A bill that would lower Maine’s legal voting age to 16 faces an uphill struggle in the Maine Legislature, but youthful advocates like Cole Cochrane say it’s a debate worth having.

“I want to make sure there’s a conversation around lowering the voting age, even if it doesn’t pass,” said Cochrane, a 16-year-old sophomore at Thornton Academy. He is a driving force behind the bill and served as campaign manager last year for its sponsor, Democratic Rep. Margaret O’Neil of Saco.

Active in politics since seventh grade, Cochrane said there are a lot of good reasons to let 16-year-olds vote. Among them are increased voter participation and establishing voting habits that will last a lifetime.

But others disagree, and in written testimony to the Veterans and Legal Affairs Committee, critics said 16 is just too young to be voting.

“Responsible citizens use their life’s experiences and knowledge to make an informed decision on how they use that power and cast their vote,” wrote Pete Harring of Washington. “Sixteen-year-olds can not legally purchase tobacco, alcohol, sign a legal contract etc. When I was 16, I certainly was not responsible enough to make a reasonable informed choice on how to cast my vote.”

The committee will hold a public hearing at 9 a.m. Friday, when advocates and opponents can make their case on O’Neil’s bill, which has several Democratic co-sponsors from southern Maine.


“Legislatures make decisions that affect young people every day,” O’Neil said. She pointed to policy decisions on education, climate change and labor laws that can deeply affect the lives of young Mainers.

Her bill would change the voting age in the Maine Constitution, requiring two-thirds support in the full Legislature, as well as approval by a majority of voters in a statewide referendum.
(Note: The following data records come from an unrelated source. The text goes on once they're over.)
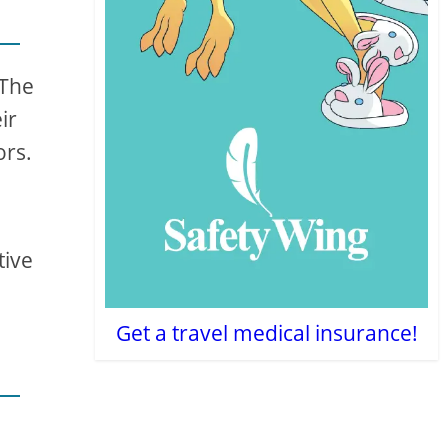
 The
ir
ors.
tive
Get a travel medical insurance!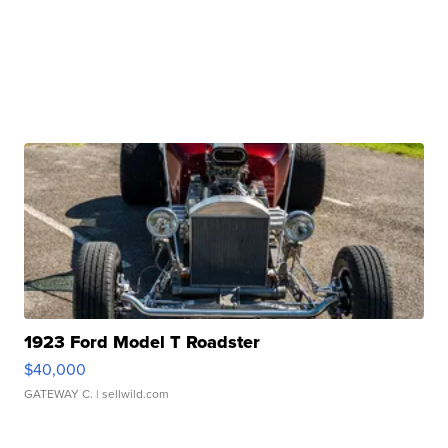
1923 Ford Model T Roadster
$40,000
GATEWAY C.
| sellwild.com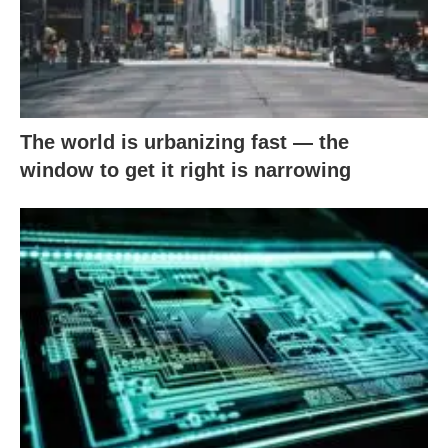
The world is urbanizing fast — the
window to get it right is narrowing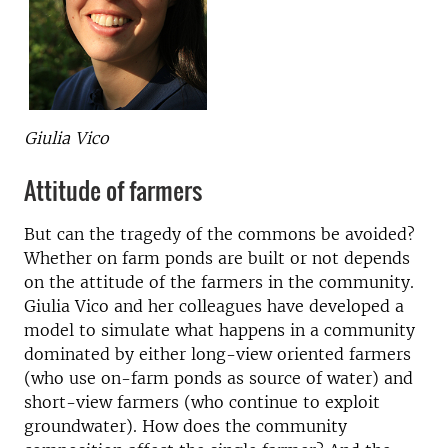
Giulia Vico
Attitude of farmers
But can the tragedy of the commons be avoided?
Whether on farm ponds are built or not depends
on the attitude of the farmers in the community.
Giulia Vico and her colleagues have developed a
model to simulate what happens in a community
dominated by either long-view oriented farmers
(who use on-farm ponds as source of water) and
short-view farmers (who continue to exploit
groundwater). How does the community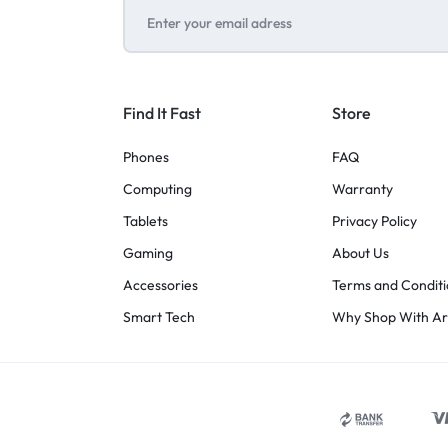
Find It Fast
Store
Phones
FAQ
Computing
Warranty
Tablets
Privacy Policy
Gaming
About Us
Accessories
Terms and Conditi
Smart Tech
Why Shop With A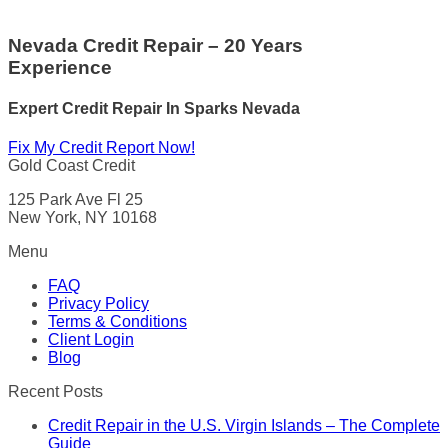
Nevada Credit Repair – 20 Years
Experience
Expert Credit Repair In Sparks Nevada
Fix My Credit Report Now!
Gold Coast Credit
125 Park Ave Fl 25
New York, NY 10168
Menu
FAQ
Privacy Policy
Terms & Conditions
Client Login
Blog
Recent Posts
Credit Repair in the U.S. Virgin Islands – The Complete
Guide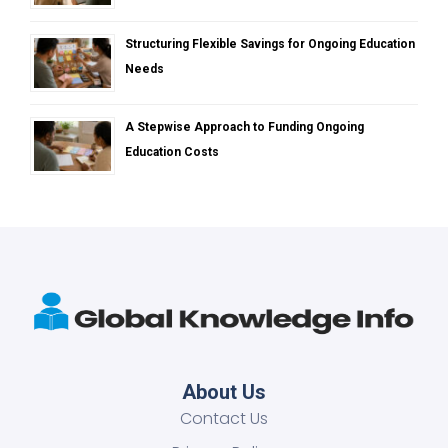
Structuring Flexible Savings for Ongoing Education
Needs
A Stepwise Approach to Funding Ongoing
Education Costs
About Us
Contact Us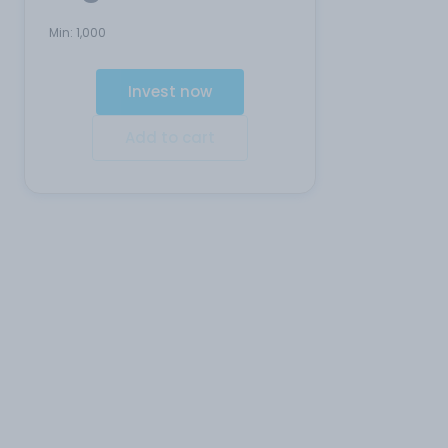
Min:
1,000
Invest now
Add to cart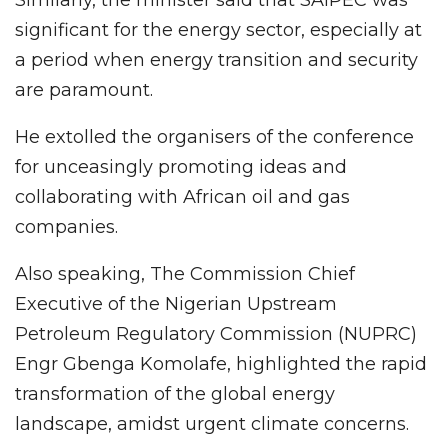
Similarly, the minister said that SAIPEC was
significant for the energy sector, especially at
a period when energy transition and security
are paramount.
He extolled the organisers of the conference
for unceasingly promoting ideas and
collaborating with African oil and gas
companies.
Also speaking, The Commission Chief
Executive of the Nigerian Upstream
Petroleum Regulatory Commission (NUPRC)
Engr Gbenga Komolafe, highlighted the rapid
transformation of the global energy
landscape, amidst urgent climate concerns.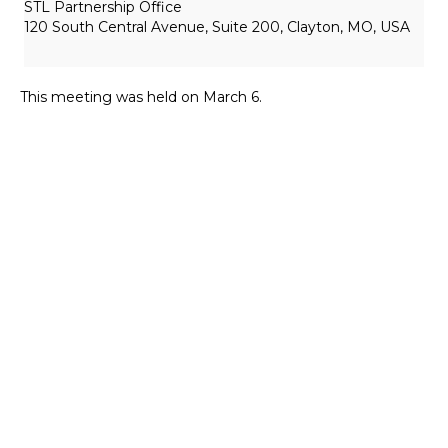
STL Partnership Office
120 South Central Avenue, Suite 200, Clayton, MO, USA
This meeting was held on March 6.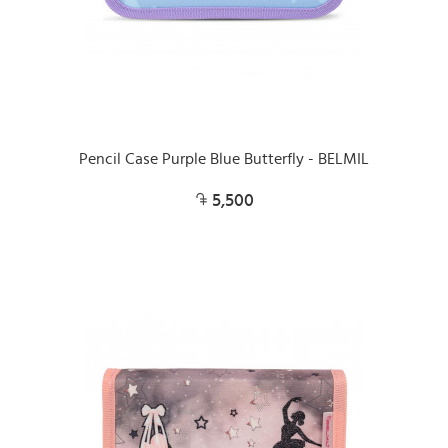
Pencil Case Purple Blue Butterfly - BELMIL
5,500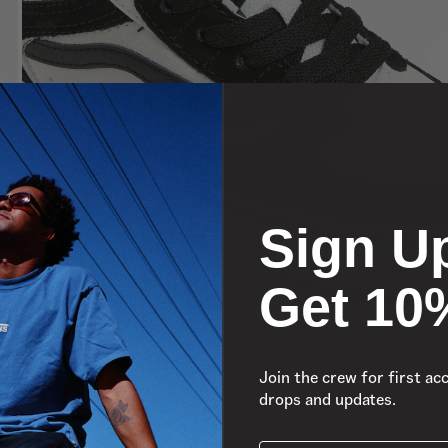
Sign U
Get 10
Join the crew for first ac
drops and updates.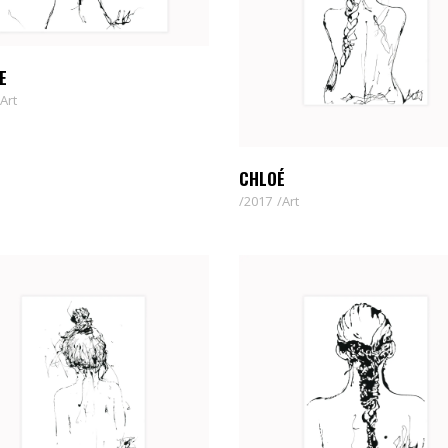
E
Art
CHLOÉ
2017
Art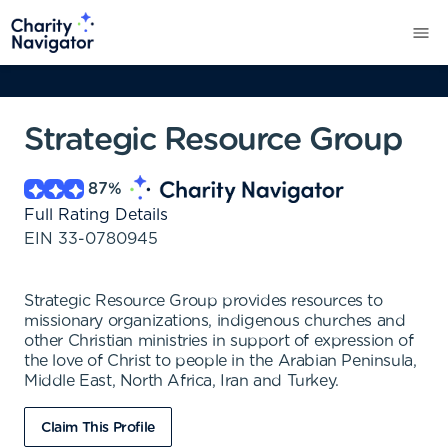
Strategic Resource Group
87
%
Full Rating Details
EIN
33-0780945
Strategic Resource Group provides resources to
missionary organizations, indigenous churches and
other Christian ministries in support of expression of
the love of Christ to people in the Arabian Peninsula,
Middle East, North Africa, Iran and Turkey.
Claim This Profile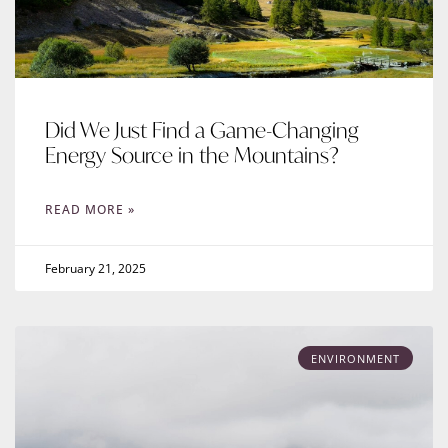
Did We Just Find a Game-Changing
Energy Source in the Mountains?
READ MORE »
February 21, 2025
ENVIRONMENT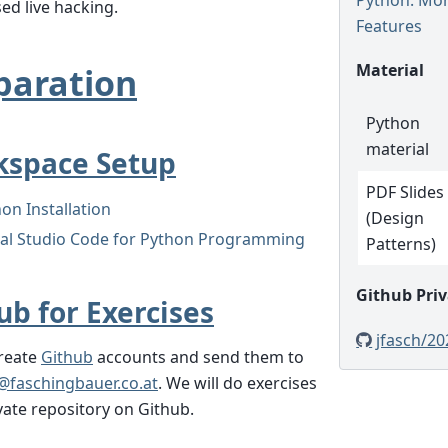
ed live hacking.
Features
Material
paration
Python
material
space Setup
PDF Slides
on Installation
(Design
ual Studio Code for Python Programming
Patterns)
Github Priv
ub for Exercises
jfasch/20
create
Github
accounts and send them to
@
faschingbauer
.
co
.
at
. We will do exercises
ivate repository on Github.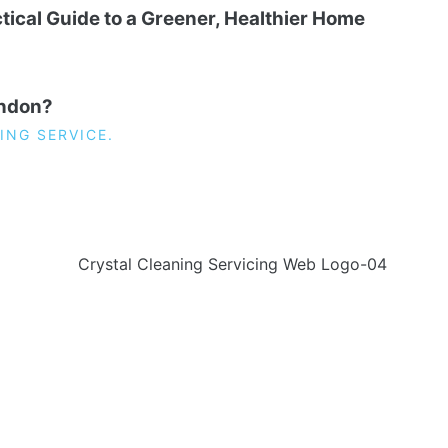
tical Guide to a Greener, Healthier Home
ondon?
ING SERVICE.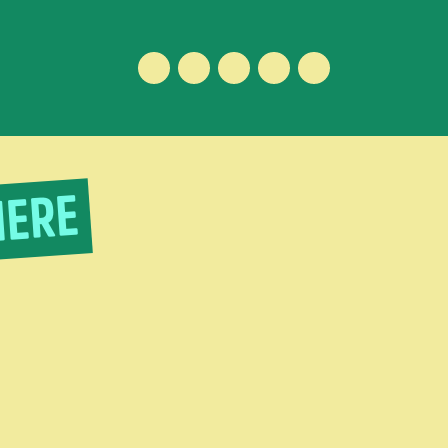
Facebook
Instagram
Vimeo
Youtube
ENGLISH
IERE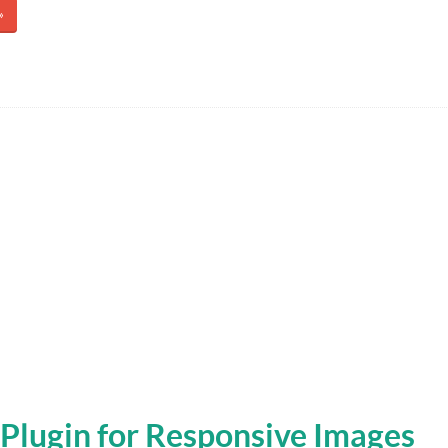
»
Plugin for Responsive Images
“It’s a steep hill,” Cochrane said. “But it also brings the prospect of passage and the prospect of conversation. I think it’s time to renew the arguments around why lowering the voting age may be a good thing and that’s something worth having at the state level.”

Other pending legislation would lower the voting age for municipal elections to 16.

Fourteen states and the District of Columbia allow youths to register or preregister to vote at age 16, but none allows anyone under 18 to cast a ballot in a general election. A handful of states, including Maine, allow 17-year-olds to participate in primary elections, provided they will be 18 by Election Day, and another 26 allow voters to register early provided they will be 18 by the next Election Day, according to the National Conference of State Legislatures. Several cities around the country also have lowered the voting age for school committee elections.

Supporters of lowering the voting age say it will increases voter participation, civic engagement and make students more interested in learning about government and democracy.


Advocates like 14-year-old Audrey Hufnagel of Damariscotta say government affects their lives and they deserve a say in the democratic process.

“Every child and teenager in our country is affected by the decisions that our leaders make, but 16- and 17-year-olds are affected even more,” Hufnagel wrote in a letter to the committee on March 11. ” Many people that age work, pay taxes on their income and drive. If our society trusts 16-year-olds to make good decisions in jobs, managing money and behind the wheel, then they should trust them to make good decisions voting as well.”

Opponents, however, point to other aged-based restrictions that apply to youth, including those against buying alcohol or signing legal agreements.

Heather Miller of Dexter called the proposal “absurd” and “an embarrassment for Maine” in her written testimony.

A national effort to lower the voting age in all 50 states has been underway since at least 2015. That effort is being run by Vote16USA, a project of Generation Citizen, a New York City-based nonprofit that educates youth and teens on democracy, according its website. The organization is largely funded by large charitable trusts and foundations.

A 2020 white paper by Vote16USA lays out the case for lowering the voting age, pointing to dozens of studies indicating that establishing an early voting habit will lead to lifelong voting, and that civics education is more effective when students can apply what they’ve learned in class by exercising the right to vote.


“Allowing young people to vote while they are learning about government, and their role as citizens, in high school civics courses captures the full potential of civics education,” the 40-page paper states.

The paper also looks to dismiss what it calls “myths” about the movement to lower the voting age, including the perception that lowering the voting age is a partisan power grab by left-leaning progressives, or that young people will simply mirror the votes of their parents.

Pointing to a Scottish study in 2014 on a referendum there for independence, the paper noted that 40 percent of young voters expressed an intention to vote differently than their parents, who also were interviewed in the survey.

While no state has adopted a 16-year-old voting age, four cities in Maryland have done so, according to the white paper, and voter participation among 16- and 17-year-olds in those cities was four times that of adult voters.

Several Republican lawmakers on the committee did not respond to messages seeking comment on the bill Wednesday or said they wanted to hear all the testimony on the proposal before taking a position.